Task statement: The whole listing, except its pictures, is to be repeated exactly.

Supplied material:
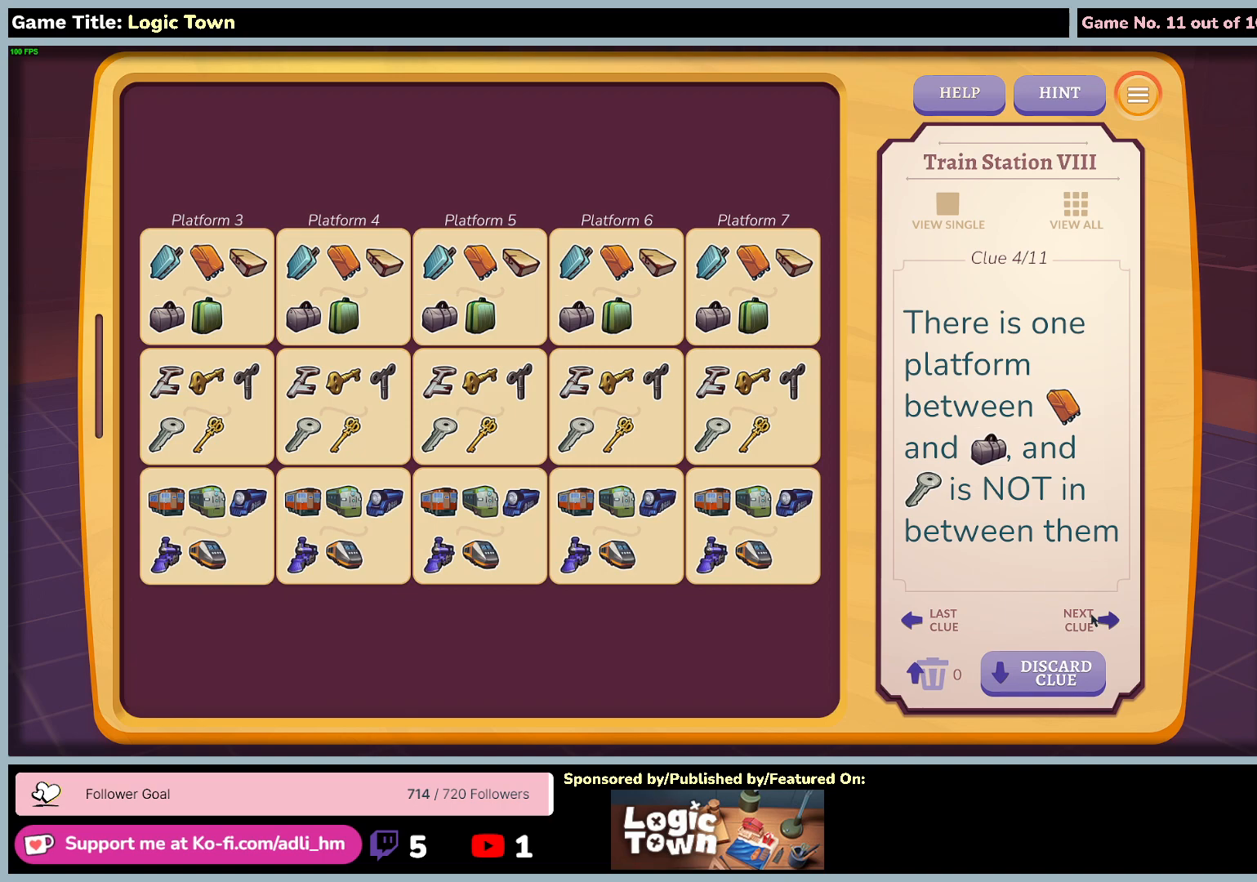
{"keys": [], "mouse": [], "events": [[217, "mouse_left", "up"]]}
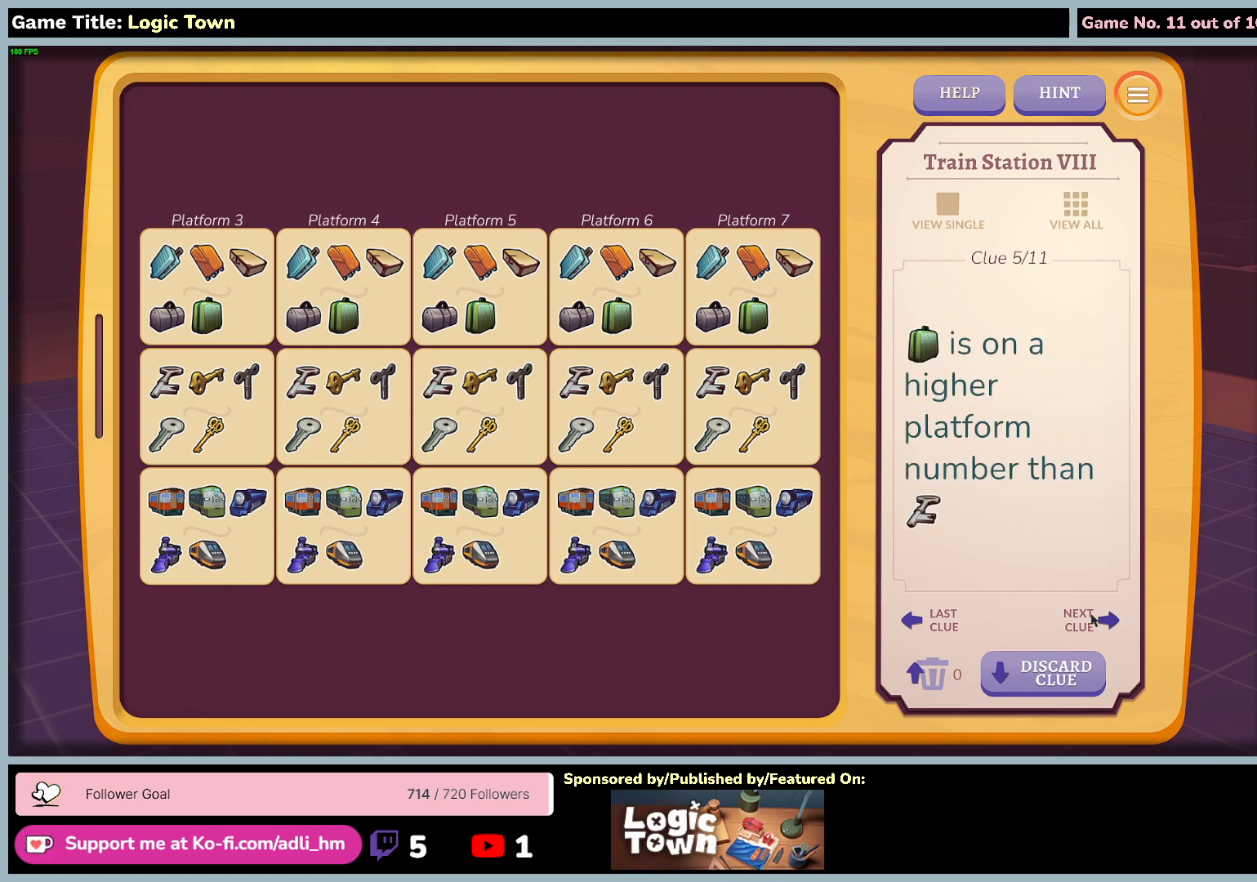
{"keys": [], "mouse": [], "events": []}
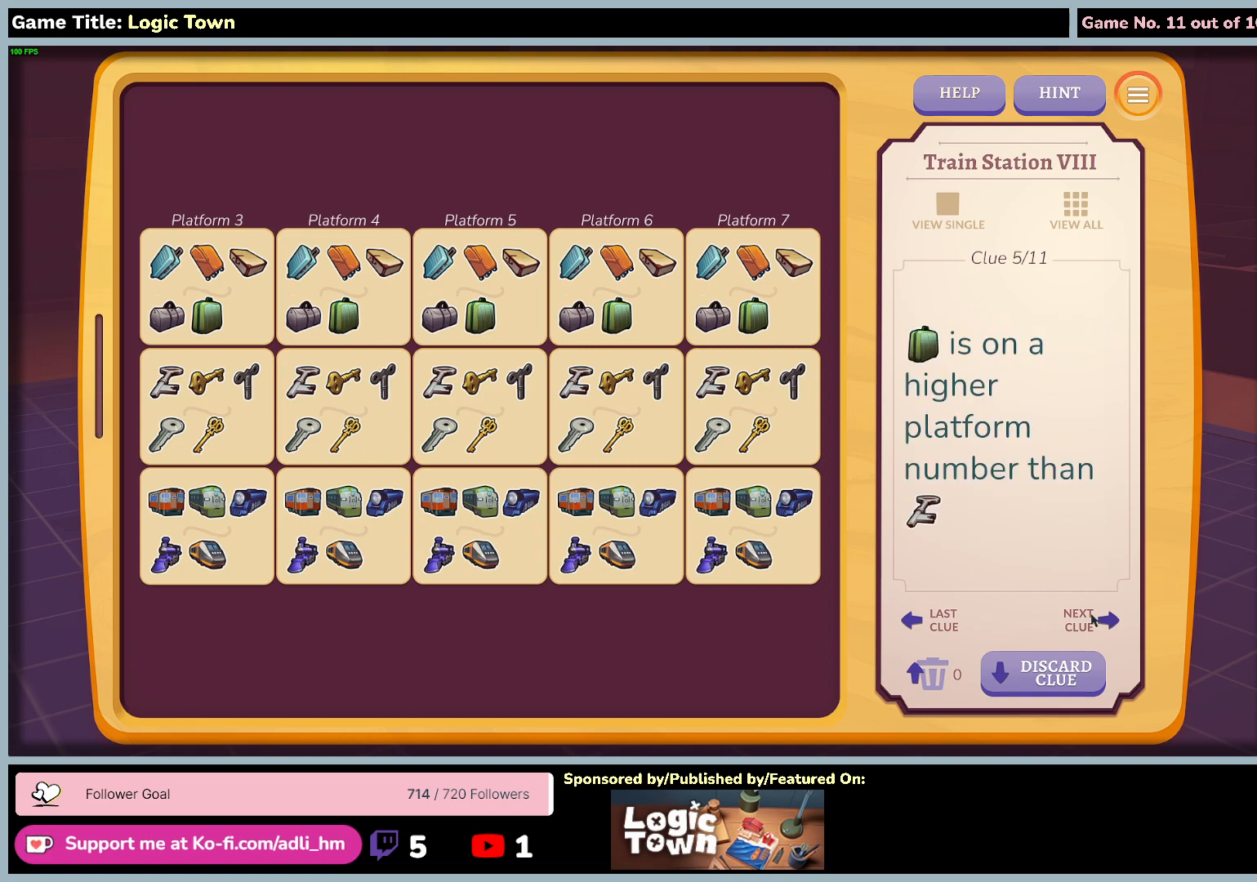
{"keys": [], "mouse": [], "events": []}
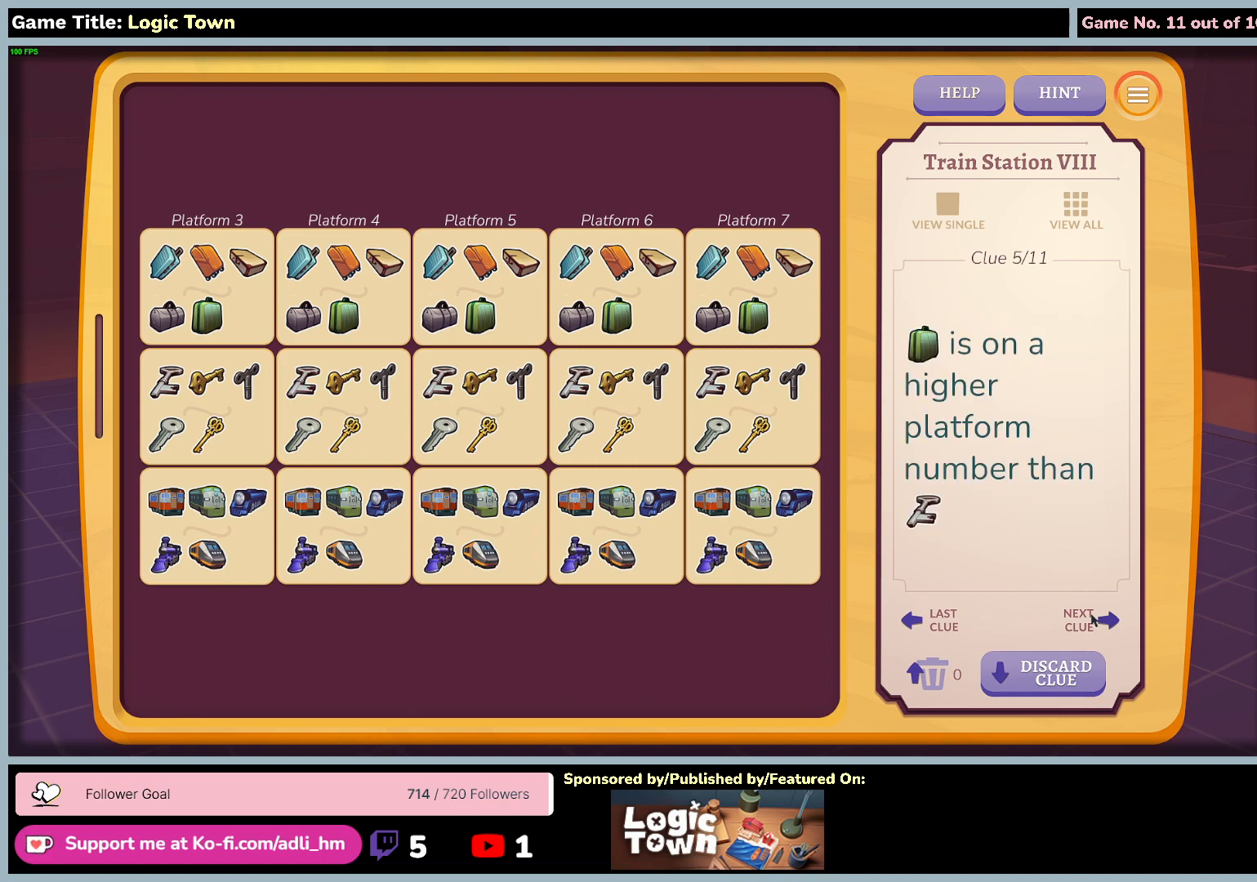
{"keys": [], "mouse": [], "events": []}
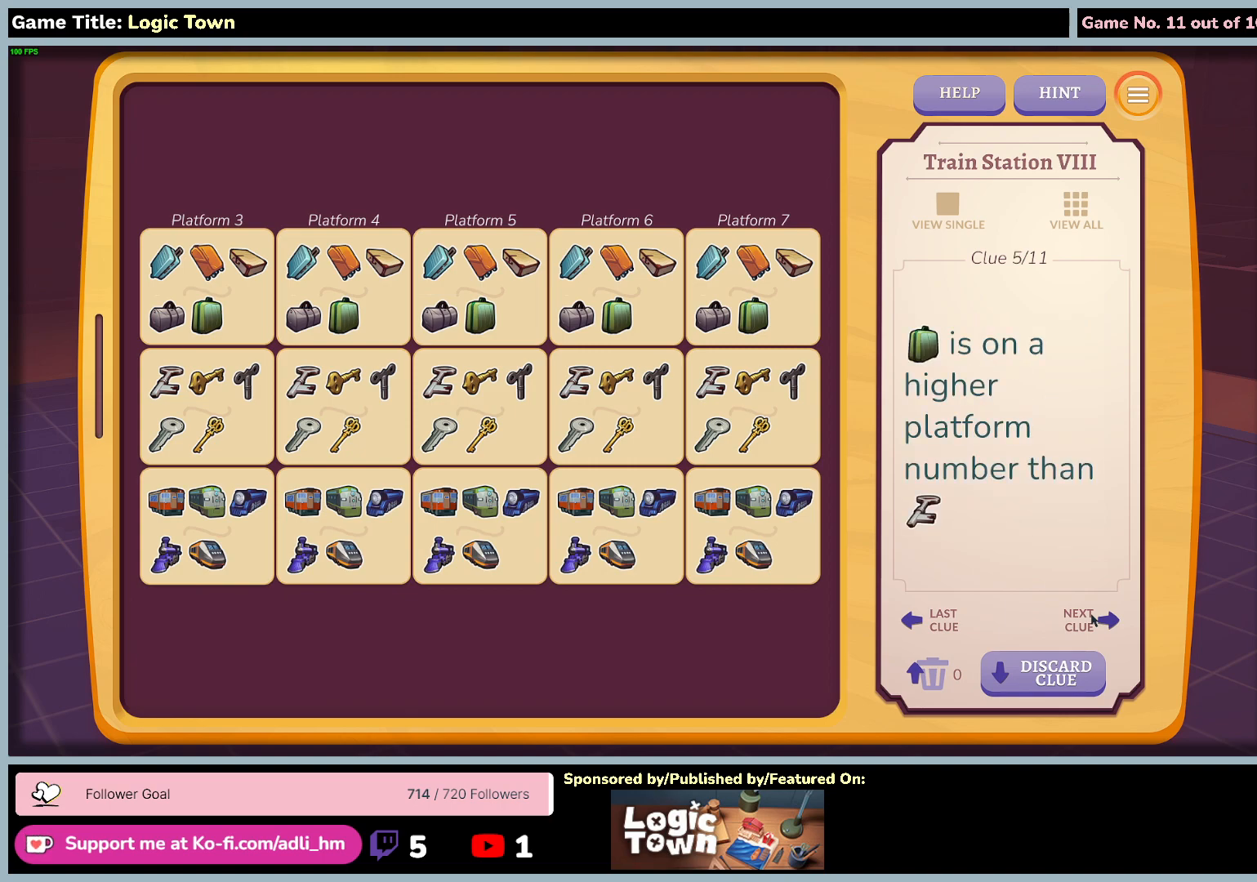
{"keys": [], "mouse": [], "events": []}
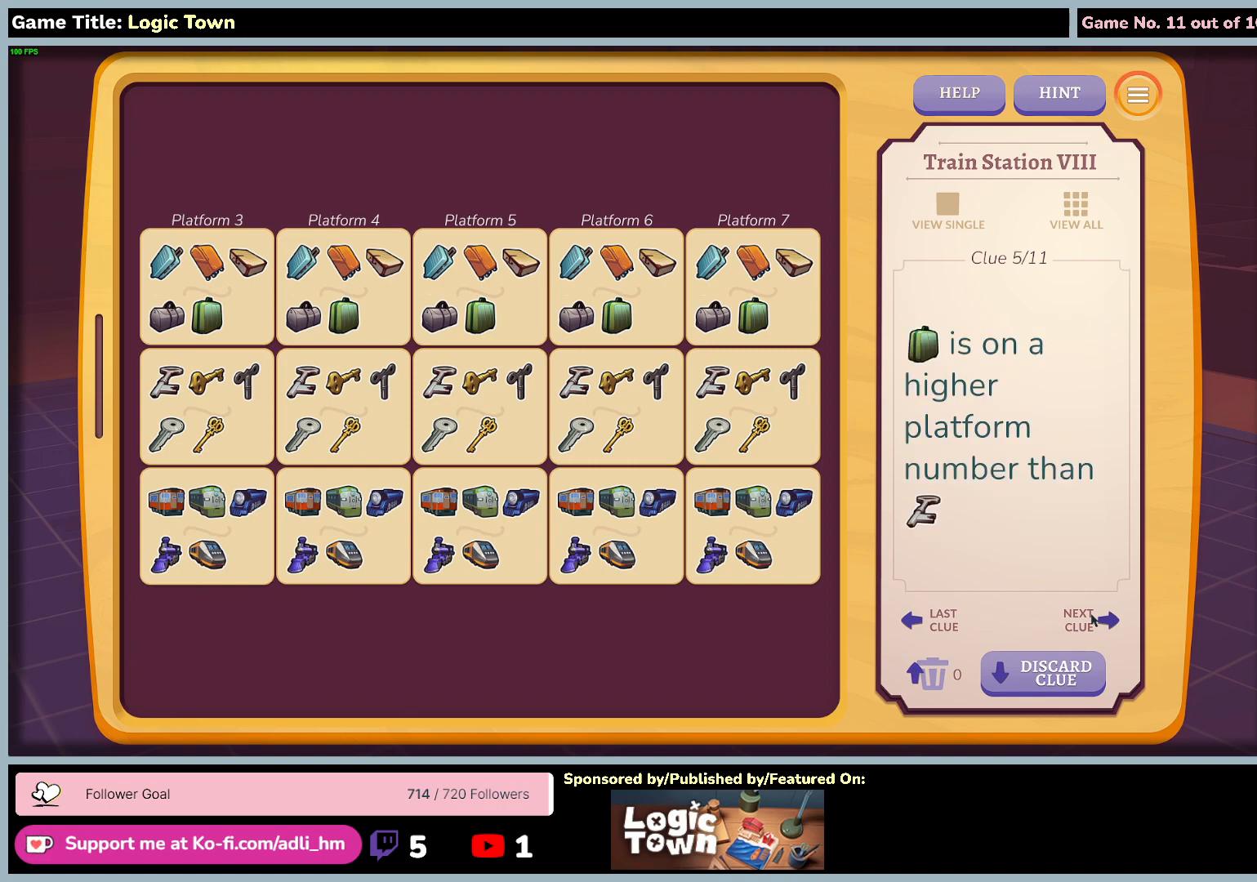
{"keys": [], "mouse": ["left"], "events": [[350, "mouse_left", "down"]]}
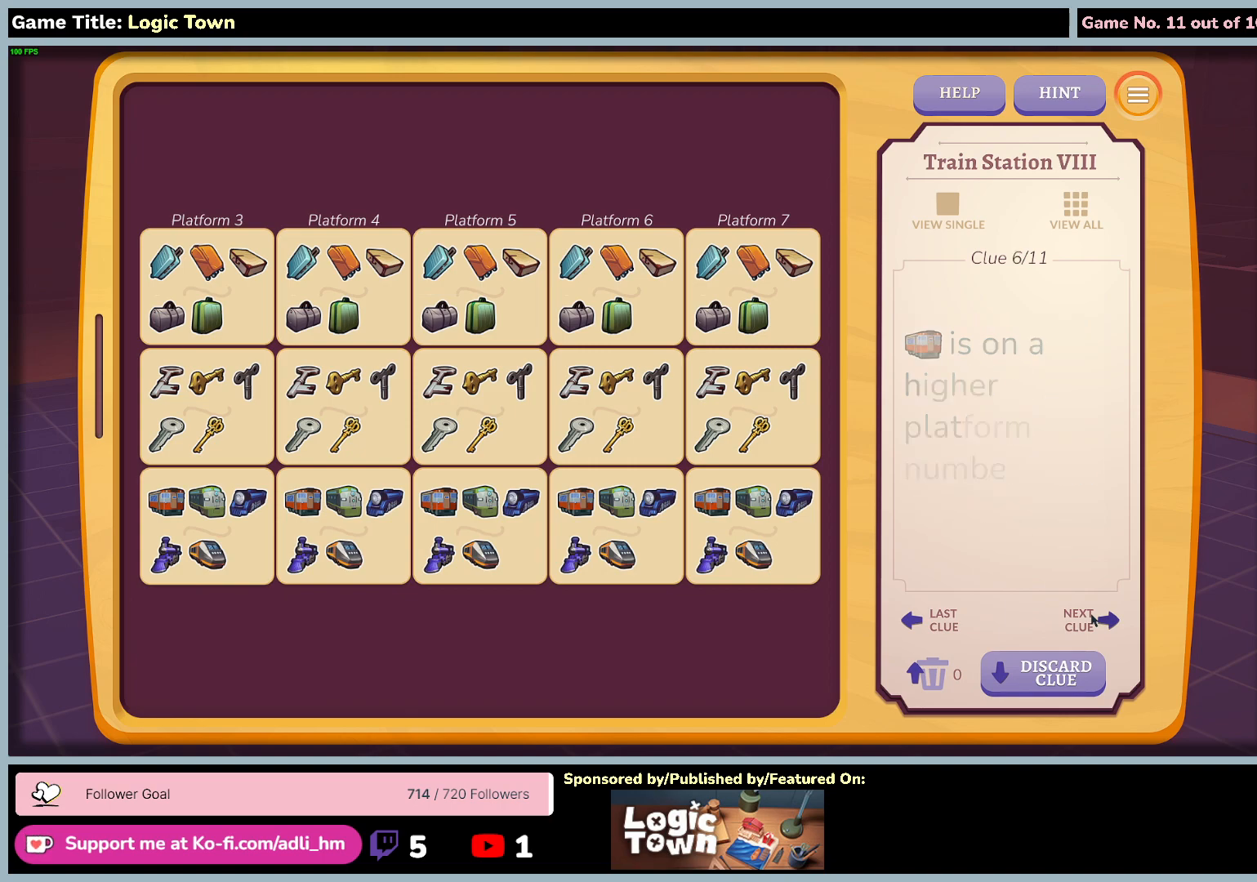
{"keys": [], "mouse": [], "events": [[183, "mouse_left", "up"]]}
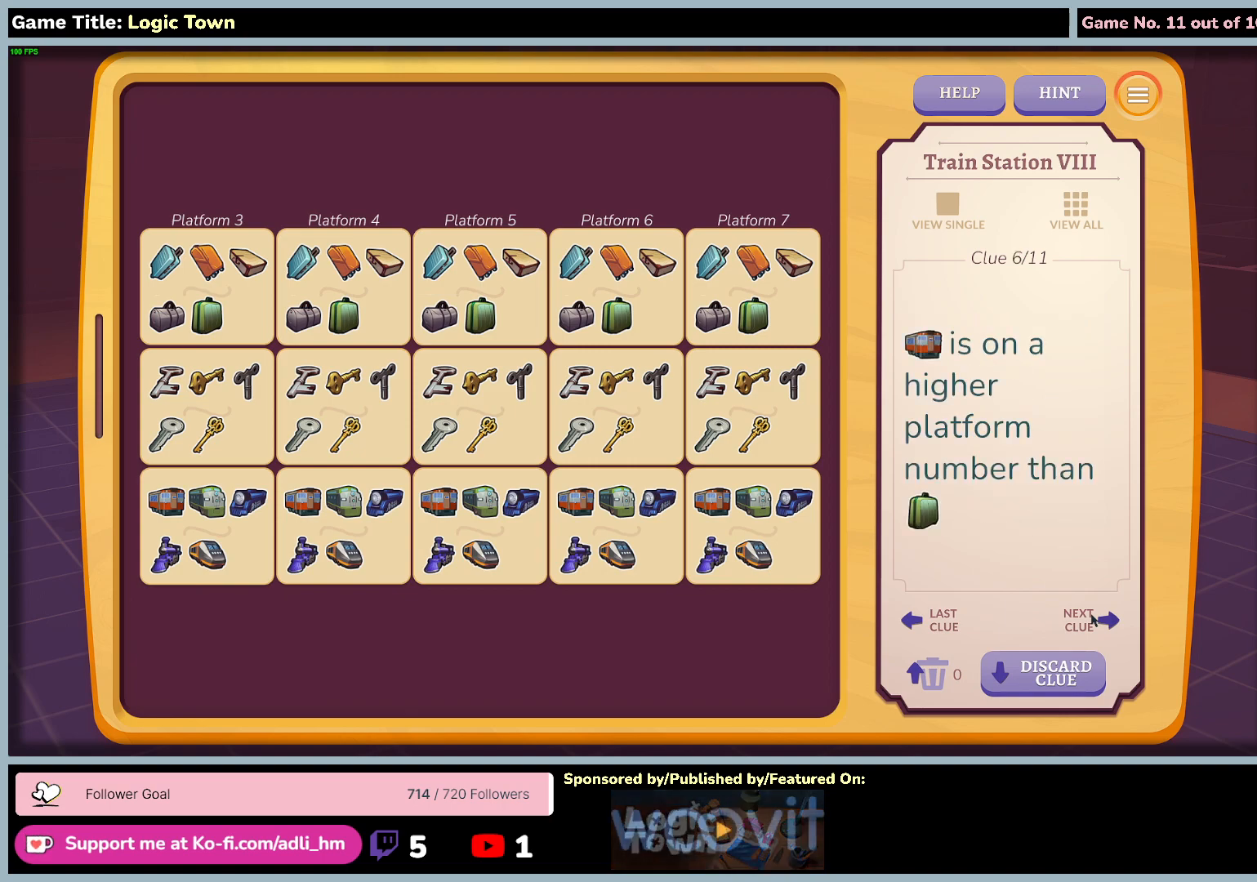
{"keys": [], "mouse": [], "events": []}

Response area:
{"keys": [], "mouse": [], "events": [[217, "mouse_left", "up"]]}
{"keys": [], "mouse": [], "events": []}
{"keys": [], "mouse": [], "events": []}
{"keys": [], "mouse": [], "events": []}
{"keys": [], "mouse": [], "events": []}
{"keys": [], "mouse": ["left"], "events": [[350, "mouse_left", "down"]]}
{"keys": [], "mouse": [], "events": [[183, "mouse_left", "up"]]}
{"keys": [], "mouse": [], "events": []}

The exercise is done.